--- WHAT TO PRODUCE ---
Reproduce the records below exactly; no pictures.

--- MATERIAL PROVIDED ---

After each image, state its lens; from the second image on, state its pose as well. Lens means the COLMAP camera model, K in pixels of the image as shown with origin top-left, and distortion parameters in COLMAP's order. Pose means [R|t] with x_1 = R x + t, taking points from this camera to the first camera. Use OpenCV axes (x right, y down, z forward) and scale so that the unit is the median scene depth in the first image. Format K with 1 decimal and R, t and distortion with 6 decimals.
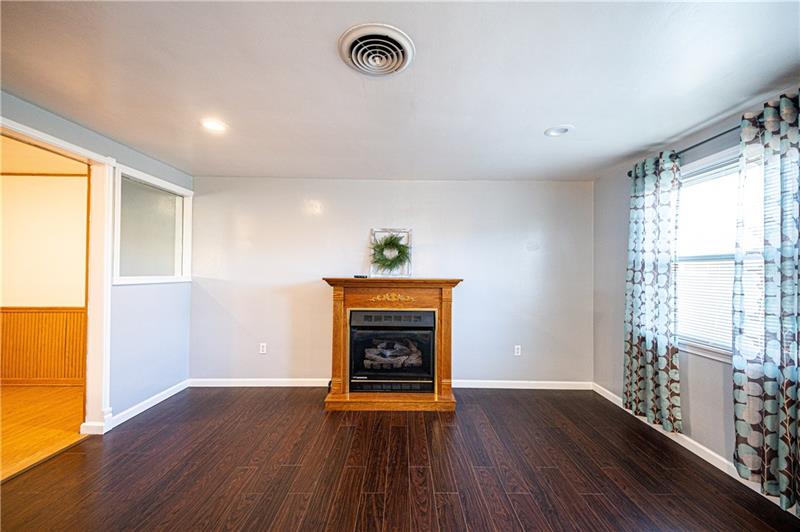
lens RADIAL K [[328.2, 0, 400.0], [0, 328.2, 266.0], [0, 0, 1]] dist [-0.000142, -0.000056]
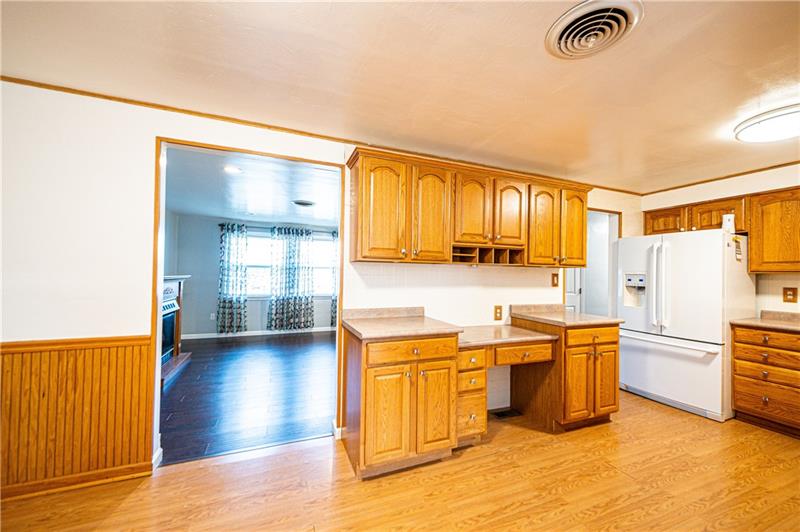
lens RADIAL K [[310.6, 0, 400.0], [0, 310.6, 266.0], [0, 0, 1]] dist [0.000486, -0.000171]
pose [[-0.333001, 0.010048, 0.942873, -1.698677], [-0.029932, 0.999327, -0.021221, -0.006540], [-0.942451, -0.035289, -0.332476, 0.578196]]
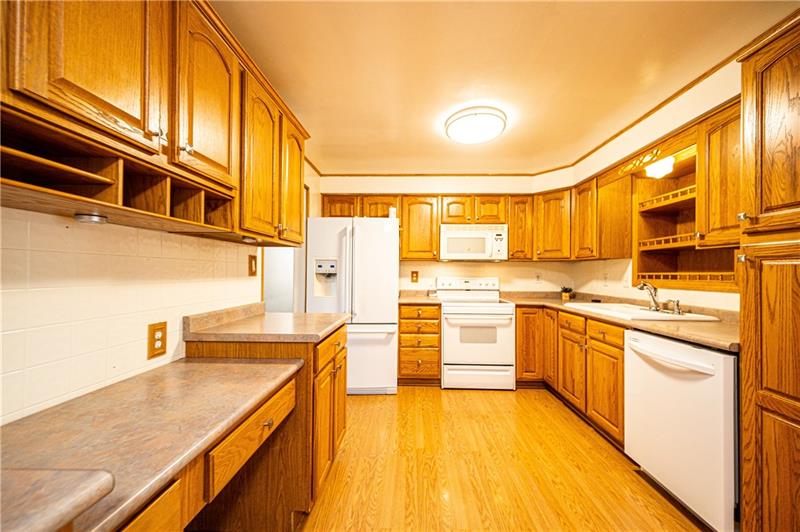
lens RADIAL K [[297.8, 0, 402.4], [0, 297.8, 268.7], [0, 0, 1]] dist [0.028608, -0.010385]
pose [[-0.997681, -0.012599, 0.066892, -1.207595], [-0.013982, 0.999697, -0.020249, 0.020105], [-0.066617, -0.021138, -0.997555, 0.330976]]
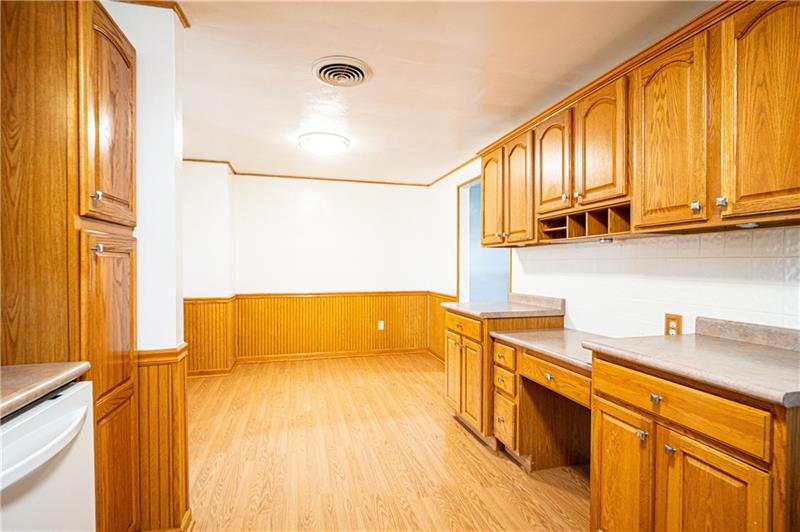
lens RADIAL K [[373.9, 0, 399.0], [0, 373.9, 269.5], [0, 0, 1]] dist [0.000551, -0.000007]
pose [[0.971883, -0.004806, 0.235417, -1.427687], [-0.001090, 0.999689, 0.024909, 0.003430], [-0.235464, -0.024465, 0.971575, -0.585039]]
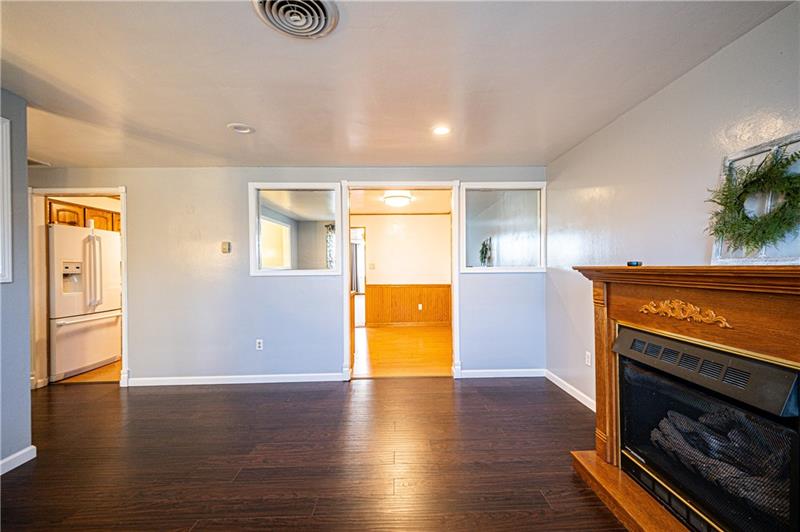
lens RADIAL K [[330.5, 0, 400.0], [0, 330.5, 266.0], [0, 0, 1]] dist [-0.000104, -0.000054]
pose [[-0.001524, -0.012536, -0.999920, 0.418324], [0.022803, 0.999661, -0.012567, 0.034557], [0.999739, -0.022820, -0.001238, 0.634057]]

--- SOLUTION TO THIS TASK ---
After each image, state its lens; from the second image on, state its pose as well. Lens means the COLMAP camera model, K in pixels of the image as shown with origin top-left, and distortion parameters in COLMAP's order. Pose means [R|t] with x_1 = R x + t, taking points from this camera to the first camera. Use OpenCV axes (x right, y down, z forward) and scale so that the unit is the median scene depth in the first image. Format K with 1 decimal and R, t and distortion with 6 decimals.
lens RADIAL K [[328.2, 0, 400.0], [0, 328.2, 266.0], [0, 0, 1]] dist [-0.000142, -0.000056]
lens RADIAL K [[310.6, 0, 400.0], [0, 310.6, 266.0], [0, 0, 1]] dist [0.000486, -0.000171]
pose [[-0.333001, 0.010048, 0.942873, -1.698677], [-0.029932, 0.999327, -0.021221, -0.006540], [-0.942451, -0.035289, -0.332476, 0.578196]]
lens RADIAL K [[297.8, 0, 402.4], [0, 297.8, 268.7], [0, 0, 1]] dist [0.028608, -0.010385]
pose [[-0.997681, -0.012599, 0.066892, -1.207595], [-0.013982, 0.999697, -0.020249, 0.020105], [-0.066617, -0.021138, -0.997555, 0.330976]]
lens RADIAL K [[373.9, 0, 399.0], [0, 373.9, 269.5], [0, 0, 1]] dist [0.000551, -0.000007]
pose [[0.971883, -0.004806, 0.235417, -1.427687], [-0.001090, 0.999689, 0.024909, 0.003430], [-0.235464, -0.024465, 0.971575, -0.585039]]
lens RADIAL K [[330.5, 0, 400.0], [0, 330.5, 266.0], [0, 0, 1]] dist [-0.000104, -0.000054]
pose [[-0.001524, -0.012536, -0.999920, 0.418324], [0.022803, 0.999661, -0.012567, 0.034557], [0.999739, -0.022820, -0.001238, 0.634057]]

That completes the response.